By Lisa Twaronite
TOKYO (Reuters) – Asian shares wavered in recent ranges and the dollar held not far above its recent lows on Tuesday, as investors awaited the outcome of the U.S. Federal Reserve’s policy meeting this week, at which it is widely expected to stay the course on stimulus.
Australian shares shed about 0.3 percent after surging 1 percent on Monday to a new five-year high, while MSCI’s broadest index of Asia-Pacific shares outside Japan was weaving in and out of positive territory.
Japan’s Nikkei stock average gave up about 0.1 percent but was off session lows, bolstered by data showing consumer spending in Japan jumped in September as shoppers frontloaded purchases before a sales tax increase next year.
“The market will remain relatively quiet as confirmation of market fundamentals is a priority for investors as of now,” said Lee Seung-joon, an analyst at Hi Investment & Securities in Seoul, where shares edged up after erasing early losses.
Economists and market participants see no change in the Fed’s $85 billion monthly asset purchase programme at the two-day meeting ending on Wednesday.
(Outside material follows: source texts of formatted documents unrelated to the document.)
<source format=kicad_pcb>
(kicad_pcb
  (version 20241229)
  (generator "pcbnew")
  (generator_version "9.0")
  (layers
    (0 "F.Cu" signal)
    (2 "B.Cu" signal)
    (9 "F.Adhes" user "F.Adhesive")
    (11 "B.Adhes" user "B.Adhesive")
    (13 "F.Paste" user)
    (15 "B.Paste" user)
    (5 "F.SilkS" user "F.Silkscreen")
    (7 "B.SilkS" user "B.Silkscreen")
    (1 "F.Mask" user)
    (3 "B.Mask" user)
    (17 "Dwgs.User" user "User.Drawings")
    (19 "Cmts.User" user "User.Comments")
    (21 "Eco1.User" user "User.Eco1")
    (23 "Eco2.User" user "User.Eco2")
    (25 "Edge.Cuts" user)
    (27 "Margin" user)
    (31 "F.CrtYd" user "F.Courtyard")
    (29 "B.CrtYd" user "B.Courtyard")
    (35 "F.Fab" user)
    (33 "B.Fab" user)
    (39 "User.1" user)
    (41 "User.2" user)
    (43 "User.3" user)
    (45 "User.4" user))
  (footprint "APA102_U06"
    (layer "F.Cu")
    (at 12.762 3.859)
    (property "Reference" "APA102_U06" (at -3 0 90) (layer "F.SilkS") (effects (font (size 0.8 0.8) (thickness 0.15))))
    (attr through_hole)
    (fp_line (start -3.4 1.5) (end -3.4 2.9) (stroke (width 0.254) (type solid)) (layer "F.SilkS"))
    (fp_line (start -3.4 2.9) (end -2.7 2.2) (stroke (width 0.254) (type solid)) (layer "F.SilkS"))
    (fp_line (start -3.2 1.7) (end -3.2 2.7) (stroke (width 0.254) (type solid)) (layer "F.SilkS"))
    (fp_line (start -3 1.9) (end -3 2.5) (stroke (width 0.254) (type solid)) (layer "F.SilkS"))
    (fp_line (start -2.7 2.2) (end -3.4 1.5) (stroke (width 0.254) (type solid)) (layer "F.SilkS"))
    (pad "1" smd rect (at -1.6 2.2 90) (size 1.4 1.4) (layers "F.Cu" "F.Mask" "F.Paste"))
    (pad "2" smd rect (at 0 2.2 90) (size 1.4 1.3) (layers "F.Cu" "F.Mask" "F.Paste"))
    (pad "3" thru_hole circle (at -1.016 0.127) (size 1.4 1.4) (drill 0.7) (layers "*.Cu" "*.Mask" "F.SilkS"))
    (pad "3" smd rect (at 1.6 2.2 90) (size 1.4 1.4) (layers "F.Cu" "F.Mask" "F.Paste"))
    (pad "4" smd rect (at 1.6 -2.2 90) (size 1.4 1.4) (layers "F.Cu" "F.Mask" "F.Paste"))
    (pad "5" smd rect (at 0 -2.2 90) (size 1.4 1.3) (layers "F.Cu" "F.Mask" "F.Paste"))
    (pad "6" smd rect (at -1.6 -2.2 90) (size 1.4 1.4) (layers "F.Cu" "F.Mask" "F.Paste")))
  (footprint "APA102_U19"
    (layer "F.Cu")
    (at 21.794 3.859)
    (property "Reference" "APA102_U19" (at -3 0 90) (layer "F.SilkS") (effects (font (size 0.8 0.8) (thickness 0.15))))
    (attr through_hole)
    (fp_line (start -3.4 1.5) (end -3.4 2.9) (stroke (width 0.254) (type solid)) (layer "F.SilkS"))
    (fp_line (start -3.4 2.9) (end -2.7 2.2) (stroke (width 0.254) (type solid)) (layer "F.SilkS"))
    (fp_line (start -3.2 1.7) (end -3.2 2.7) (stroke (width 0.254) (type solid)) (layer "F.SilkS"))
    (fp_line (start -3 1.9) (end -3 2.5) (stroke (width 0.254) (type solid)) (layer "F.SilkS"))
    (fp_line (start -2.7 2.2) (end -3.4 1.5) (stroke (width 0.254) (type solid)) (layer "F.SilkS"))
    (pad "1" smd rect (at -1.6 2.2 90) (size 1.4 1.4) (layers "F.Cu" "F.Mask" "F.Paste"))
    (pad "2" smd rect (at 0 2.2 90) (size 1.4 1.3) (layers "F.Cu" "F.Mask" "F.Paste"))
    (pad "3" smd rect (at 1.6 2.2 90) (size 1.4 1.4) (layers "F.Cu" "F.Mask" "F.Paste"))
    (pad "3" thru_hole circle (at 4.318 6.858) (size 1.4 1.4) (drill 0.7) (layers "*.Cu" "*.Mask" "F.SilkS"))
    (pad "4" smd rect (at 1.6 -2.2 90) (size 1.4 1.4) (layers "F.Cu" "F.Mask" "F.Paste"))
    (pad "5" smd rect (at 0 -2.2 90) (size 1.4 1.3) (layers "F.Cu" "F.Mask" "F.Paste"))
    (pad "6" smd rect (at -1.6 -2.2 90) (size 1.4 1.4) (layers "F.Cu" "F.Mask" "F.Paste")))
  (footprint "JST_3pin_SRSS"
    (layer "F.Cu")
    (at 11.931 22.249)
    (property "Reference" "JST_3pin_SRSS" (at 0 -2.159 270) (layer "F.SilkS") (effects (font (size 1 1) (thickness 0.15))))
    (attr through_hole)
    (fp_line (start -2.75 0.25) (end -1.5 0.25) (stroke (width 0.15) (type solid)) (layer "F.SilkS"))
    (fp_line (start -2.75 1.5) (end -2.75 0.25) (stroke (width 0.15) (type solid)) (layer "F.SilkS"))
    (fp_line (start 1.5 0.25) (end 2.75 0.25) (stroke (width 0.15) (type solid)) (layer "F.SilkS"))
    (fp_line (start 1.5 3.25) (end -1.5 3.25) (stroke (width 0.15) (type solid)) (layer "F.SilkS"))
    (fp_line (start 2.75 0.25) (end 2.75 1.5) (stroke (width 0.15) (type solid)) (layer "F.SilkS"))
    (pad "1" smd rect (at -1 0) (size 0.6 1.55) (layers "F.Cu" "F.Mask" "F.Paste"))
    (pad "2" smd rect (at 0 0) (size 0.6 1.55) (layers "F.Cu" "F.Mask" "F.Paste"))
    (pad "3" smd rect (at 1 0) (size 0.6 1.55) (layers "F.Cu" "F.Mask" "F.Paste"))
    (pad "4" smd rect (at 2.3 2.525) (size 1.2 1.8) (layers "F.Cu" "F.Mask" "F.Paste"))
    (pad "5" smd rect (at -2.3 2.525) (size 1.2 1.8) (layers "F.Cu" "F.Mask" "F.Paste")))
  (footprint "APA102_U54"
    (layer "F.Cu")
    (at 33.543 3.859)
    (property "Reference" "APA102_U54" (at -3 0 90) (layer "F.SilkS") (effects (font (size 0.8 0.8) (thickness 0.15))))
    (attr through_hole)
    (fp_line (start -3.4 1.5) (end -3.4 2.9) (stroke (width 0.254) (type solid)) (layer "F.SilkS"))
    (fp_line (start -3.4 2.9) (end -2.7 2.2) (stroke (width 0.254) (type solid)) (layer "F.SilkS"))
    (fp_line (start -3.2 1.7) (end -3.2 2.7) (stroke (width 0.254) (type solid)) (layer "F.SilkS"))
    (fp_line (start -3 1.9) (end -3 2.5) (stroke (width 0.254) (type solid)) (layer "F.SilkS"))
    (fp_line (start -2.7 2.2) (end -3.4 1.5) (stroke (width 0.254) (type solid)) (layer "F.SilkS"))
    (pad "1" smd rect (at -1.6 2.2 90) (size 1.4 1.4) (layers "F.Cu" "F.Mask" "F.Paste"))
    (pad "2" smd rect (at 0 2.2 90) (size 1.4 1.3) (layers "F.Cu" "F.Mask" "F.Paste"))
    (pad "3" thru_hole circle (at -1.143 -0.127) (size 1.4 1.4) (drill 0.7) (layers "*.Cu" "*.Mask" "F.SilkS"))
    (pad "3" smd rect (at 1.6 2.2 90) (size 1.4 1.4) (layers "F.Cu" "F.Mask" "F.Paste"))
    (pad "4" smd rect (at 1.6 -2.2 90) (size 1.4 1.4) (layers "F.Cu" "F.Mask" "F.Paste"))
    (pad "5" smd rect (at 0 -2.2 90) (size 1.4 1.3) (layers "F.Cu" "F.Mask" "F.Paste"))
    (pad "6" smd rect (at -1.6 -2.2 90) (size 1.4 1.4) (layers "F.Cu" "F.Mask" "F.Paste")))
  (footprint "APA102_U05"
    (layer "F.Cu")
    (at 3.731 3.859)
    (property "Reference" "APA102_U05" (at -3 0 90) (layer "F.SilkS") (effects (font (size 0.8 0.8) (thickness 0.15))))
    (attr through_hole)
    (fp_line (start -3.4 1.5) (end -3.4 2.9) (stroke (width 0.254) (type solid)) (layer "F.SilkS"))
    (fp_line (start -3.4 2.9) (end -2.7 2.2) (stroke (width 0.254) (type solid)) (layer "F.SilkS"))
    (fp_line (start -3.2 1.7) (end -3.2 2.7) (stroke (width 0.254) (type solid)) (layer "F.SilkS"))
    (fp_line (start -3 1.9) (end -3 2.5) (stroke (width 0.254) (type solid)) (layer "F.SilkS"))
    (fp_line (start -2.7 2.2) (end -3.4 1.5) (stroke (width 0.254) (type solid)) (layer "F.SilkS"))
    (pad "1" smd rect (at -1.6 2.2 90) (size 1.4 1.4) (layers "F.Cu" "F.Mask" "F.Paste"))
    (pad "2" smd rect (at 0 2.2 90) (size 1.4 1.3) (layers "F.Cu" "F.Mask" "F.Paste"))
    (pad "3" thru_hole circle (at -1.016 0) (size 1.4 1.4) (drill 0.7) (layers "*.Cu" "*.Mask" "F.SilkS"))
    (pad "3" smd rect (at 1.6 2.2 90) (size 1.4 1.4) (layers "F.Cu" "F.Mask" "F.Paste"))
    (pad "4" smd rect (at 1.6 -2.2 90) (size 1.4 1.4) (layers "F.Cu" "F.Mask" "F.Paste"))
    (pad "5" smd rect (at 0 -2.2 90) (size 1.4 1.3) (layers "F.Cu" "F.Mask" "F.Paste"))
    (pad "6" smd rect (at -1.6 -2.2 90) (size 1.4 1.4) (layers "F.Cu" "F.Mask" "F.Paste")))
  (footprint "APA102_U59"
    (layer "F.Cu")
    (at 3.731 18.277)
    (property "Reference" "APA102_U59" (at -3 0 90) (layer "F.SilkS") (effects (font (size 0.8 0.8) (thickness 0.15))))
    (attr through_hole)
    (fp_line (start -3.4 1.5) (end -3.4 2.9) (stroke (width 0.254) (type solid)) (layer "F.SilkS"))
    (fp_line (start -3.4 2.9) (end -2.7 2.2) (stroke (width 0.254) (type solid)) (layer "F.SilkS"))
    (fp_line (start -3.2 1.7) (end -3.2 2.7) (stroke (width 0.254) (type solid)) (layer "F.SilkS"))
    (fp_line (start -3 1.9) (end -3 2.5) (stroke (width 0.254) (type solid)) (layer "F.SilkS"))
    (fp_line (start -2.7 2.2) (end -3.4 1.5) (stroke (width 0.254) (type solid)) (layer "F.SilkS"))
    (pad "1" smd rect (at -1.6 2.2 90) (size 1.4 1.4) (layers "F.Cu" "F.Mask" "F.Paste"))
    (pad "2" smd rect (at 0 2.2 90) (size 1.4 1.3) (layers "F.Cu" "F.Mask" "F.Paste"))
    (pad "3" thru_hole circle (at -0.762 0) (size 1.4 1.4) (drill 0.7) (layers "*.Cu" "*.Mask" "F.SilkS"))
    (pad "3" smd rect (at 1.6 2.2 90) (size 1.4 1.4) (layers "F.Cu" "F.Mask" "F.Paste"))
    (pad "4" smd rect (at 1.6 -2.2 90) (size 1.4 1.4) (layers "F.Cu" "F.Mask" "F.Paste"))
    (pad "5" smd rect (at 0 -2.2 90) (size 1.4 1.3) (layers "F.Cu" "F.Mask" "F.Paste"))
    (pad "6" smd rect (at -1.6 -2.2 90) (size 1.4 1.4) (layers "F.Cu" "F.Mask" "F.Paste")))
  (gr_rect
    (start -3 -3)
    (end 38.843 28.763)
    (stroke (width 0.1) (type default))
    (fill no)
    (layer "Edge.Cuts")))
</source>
Most predict the central bank to delay any stimulus tapering to at least March next year.
Monday’s U.S. economic data offered nothing to alter this view. U.S. manufacturing output barely rose in September and contracts to buy previously-owned homes fell the most in nearly 3-1/2 years, showing economic activity was on a weak footing even before a 16-day partial shutdown of the U.S. federal government that is expected to weigh on fourth quarter growth.
“We expect little change in the Fed’s statement at the October FOMC meeting,” strategists at Barclays wrote in a client note.
“The soft industrial production report, plus the larger-than-expected decline in pending home sales, is unlikely to give comfort to FOMC policymakers who await stronger economic data before initiating tapering,” they said.
U.S. S&P E-mini futures were down slightly, after the S&P 500 Index closed at a record high in New York on Monday.
The dollar index, which tracks the greenback against a basket of six major currencies, added about 0.2 percent at 79.346, holding above a nine-month low of 78.998 hit on Friday.
The dollar shed about 0.1 percent against its Japanese counterpart to 97.60 yen, but managed to stay above a more than two-week low of 96.92 yen hit on Friday, according to Reuters data.
The Bank of Japan also meets this week, and is expected to maintain its monetary policy on Thursday as it aims for its target of 2 percent inflation in two years.
The International Monetary Fund’s top official for Asia said on Tuesday that an increase in Japanese foreign direct investment and bank lending to Asia has helped counteract capital outflows triggered by expectations that the Fed will soon taper its asset-buying programme.
The euro was nearly flat at $1.3781, not far from Friday’s high of $1.3832, its highest level since November 2011.
The Australian dollar dipped more than a third of a U.S. cent to a session low of $0.9512 after Australian central bank governor Glenn Stevens said it was likely the Aussie would fall materially in the future, given the country’s declining terms of trade. That shift that would be welcomed to trade-exposed sectors of the domestic economy.
The Aussie last stood at $0.9532, well off a five-month high of $0.9758 set last Wednesday.
In commodities trading, spot gold was slightly lower at $1,351.56 an ounce after rising to a five-week high of $1,356.50 on Monday.
Copper fell about 0.5 percent to $7,154.75 in the wake of the downbeat U.S. economic data.
U.S. crude futures edged down about 0.2 percent towards $98 a barrel but held within sight of a one-week high as a sharp drop in Libyan oil exports rekindled worries over supply. Brent crude slipped 0.5 percent after surging $2.68 in the previous session.
Libya’s crude oil exports have dropped to less than 10 percent of capacity as protests have halted operations at western ports and fields.